Headings (`h1` through `h6` elements) are workhorse tags that help provide structure and labeling to your content. Screen readers can be set to read only the headings on a page so the user gets a summary. This means it is important for the heading tags in your markup to have semantic meaning and relate to each other, not be picked merely for their size values.
*Semantic meaning* means that the tag you use around content indicates the type of information it contains.
If you were writing a paper with an introduction, a body, and a conclusion, it wouldn't make much sense to put the conclusion as a subsection of the body in your outline. It should be its own section. Similarly, the heading tags in a webpage need to go in order and indicate the hierarchical relationships of your content.
As an example, a page with an `h2` element followed by several subsections labeled with `h4` tags would confuse a screen reader user. With six choices, it's tempting to use a tag because it looks better in a browser, but you can use CSS to edit the relative sizing.

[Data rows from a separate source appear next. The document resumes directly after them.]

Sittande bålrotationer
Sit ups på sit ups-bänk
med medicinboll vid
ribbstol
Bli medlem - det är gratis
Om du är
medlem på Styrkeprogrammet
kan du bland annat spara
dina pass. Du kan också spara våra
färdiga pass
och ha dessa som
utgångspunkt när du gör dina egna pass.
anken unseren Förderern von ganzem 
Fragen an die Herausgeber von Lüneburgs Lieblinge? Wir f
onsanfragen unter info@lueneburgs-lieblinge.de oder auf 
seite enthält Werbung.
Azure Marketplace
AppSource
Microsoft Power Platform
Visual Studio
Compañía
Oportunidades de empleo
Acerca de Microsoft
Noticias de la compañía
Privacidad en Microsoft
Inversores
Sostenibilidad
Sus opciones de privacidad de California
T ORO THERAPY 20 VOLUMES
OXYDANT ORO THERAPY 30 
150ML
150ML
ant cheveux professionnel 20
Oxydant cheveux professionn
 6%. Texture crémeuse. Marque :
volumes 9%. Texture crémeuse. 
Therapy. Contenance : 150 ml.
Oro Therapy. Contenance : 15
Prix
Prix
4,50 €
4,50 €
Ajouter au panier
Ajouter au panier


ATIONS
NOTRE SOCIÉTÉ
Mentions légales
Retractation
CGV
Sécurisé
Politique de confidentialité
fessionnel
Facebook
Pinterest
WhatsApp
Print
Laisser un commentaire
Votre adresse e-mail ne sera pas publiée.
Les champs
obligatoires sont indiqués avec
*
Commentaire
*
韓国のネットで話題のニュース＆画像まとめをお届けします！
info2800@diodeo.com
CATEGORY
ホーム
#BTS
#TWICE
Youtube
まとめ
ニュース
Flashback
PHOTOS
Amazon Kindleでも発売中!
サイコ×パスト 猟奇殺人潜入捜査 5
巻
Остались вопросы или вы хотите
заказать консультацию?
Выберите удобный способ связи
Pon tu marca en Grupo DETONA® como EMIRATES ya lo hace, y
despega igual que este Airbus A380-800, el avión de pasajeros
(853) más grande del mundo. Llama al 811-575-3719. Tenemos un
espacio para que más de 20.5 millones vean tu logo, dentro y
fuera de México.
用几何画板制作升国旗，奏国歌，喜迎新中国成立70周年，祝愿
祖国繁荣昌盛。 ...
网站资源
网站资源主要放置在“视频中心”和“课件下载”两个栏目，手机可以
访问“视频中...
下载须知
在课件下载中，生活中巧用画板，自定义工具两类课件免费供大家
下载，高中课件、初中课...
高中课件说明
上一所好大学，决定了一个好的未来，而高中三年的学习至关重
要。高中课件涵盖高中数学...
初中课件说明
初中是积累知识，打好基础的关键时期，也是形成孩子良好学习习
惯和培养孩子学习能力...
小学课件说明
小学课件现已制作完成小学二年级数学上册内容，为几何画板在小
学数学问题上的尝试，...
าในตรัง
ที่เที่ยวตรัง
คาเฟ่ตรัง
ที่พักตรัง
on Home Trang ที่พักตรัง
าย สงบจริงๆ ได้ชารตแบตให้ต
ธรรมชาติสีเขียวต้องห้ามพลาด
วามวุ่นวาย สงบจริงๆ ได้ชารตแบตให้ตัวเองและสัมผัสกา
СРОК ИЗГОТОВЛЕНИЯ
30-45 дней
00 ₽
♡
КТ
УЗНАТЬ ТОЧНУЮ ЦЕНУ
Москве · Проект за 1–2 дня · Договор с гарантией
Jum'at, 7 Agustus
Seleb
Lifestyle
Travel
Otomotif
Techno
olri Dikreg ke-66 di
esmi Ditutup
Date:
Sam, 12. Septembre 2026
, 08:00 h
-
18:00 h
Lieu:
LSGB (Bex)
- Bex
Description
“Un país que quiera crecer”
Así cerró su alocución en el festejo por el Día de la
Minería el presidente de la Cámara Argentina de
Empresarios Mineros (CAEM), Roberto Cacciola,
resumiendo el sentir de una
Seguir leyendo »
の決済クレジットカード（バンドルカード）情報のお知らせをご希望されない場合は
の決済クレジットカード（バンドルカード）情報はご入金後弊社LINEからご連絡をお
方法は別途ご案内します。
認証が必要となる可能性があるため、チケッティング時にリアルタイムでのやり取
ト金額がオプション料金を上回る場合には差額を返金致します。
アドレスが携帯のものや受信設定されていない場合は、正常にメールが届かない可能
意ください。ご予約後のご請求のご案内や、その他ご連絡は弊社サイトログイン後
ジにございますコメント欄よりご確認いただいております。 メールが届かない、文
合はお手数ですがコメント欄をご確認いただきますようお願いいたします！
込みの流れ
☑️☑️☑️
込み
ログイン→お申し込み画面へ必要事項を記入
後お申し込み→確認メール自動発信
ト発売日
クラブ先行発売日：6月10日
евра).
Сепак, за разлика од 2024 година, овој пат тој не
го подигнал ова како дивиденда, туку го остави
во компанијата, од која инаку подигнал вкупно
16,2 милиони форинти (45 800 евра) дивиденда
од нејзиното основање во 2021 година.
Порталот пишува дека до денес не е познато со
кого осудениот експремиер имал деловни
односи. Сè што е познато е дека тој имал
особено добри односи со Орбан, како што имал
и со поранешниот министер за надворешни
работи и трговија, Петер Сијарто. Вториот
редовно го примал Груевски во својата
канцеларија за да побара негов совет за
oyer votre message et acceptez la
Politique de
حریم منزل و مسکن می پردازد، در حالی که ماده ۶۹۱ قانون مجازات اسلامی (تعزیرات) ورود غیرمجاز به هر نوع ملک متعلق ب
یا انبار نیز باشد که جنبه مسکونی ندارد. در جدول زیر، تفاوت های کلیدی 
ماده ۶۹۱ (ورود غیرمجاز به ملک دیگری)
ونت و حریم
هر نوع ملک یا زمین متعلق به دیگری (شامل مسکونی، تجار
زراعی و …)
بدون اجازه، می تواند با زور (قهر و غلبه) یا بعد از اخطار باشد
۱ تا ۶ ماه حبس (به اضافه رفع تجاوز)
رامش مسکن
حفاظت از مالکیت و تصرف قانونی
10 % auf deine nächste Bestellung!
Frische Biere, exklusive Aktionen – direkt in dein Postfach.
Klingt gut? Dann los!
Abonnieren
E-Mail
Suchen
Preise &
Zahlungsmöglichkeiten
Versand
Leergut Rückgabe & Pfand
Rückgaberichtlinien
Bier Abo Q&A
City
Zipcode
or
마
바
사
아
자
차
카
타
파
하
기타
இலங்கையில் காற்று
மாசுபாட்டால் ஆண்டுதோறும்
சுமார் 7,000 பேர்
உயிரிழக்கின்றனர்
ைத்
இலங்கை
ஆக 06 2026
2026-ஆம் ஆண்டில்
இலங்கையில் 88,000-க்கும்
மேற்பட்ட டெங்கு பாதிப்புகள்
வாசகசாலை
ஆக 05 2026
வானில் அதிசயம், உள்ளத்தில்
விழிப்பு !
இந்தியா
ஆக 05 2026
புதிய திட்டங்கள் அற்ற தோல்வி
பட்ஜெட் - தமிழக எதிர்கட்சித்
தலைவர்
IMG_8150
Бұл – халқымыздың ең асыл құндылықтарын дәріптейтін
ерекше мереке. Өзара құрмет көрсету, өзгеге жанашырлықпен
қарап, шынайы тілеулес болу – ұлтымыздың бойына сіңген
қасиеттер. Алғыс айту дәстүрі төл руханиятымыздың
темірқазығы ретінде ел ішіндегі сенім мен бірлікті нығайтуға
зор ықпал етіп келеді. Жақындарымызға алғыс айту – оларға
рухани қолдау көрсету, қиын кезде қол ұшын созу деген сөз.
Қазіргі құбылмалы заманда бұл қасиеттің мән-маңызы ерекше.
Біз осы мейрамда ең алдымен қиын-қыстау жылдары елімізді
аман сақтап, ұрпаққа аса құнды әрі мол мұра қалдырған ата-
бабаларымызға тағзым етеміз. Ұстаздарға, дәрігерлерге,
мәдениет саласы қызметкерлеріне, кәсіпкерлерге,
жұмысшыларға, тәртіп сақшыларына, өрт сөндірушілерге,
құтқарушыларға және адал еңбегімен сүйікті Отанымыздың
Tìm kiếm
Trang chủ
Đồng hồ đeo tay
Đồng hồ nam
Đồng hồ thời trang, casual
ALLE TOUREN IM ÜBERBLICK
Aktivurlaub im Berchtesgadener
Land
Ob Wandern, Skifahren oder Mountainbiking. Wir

One final point, each page should always have one (and only one) `h1` element, which is the main subject of your content. This and the other headings are used in part by search engines to understand the topic of the page.
# --instructions--
Camper Cat wants a page on his site dedicated to becoming a ninja. Help him fix the headings so his markup gives semantic meaning to the content, and shows the proper parent-child relationships of his sections. Change all the `h5` tags to the proper heading level to indicate they are subsections of the `h2` ones. Use `h3` tags for the purpose.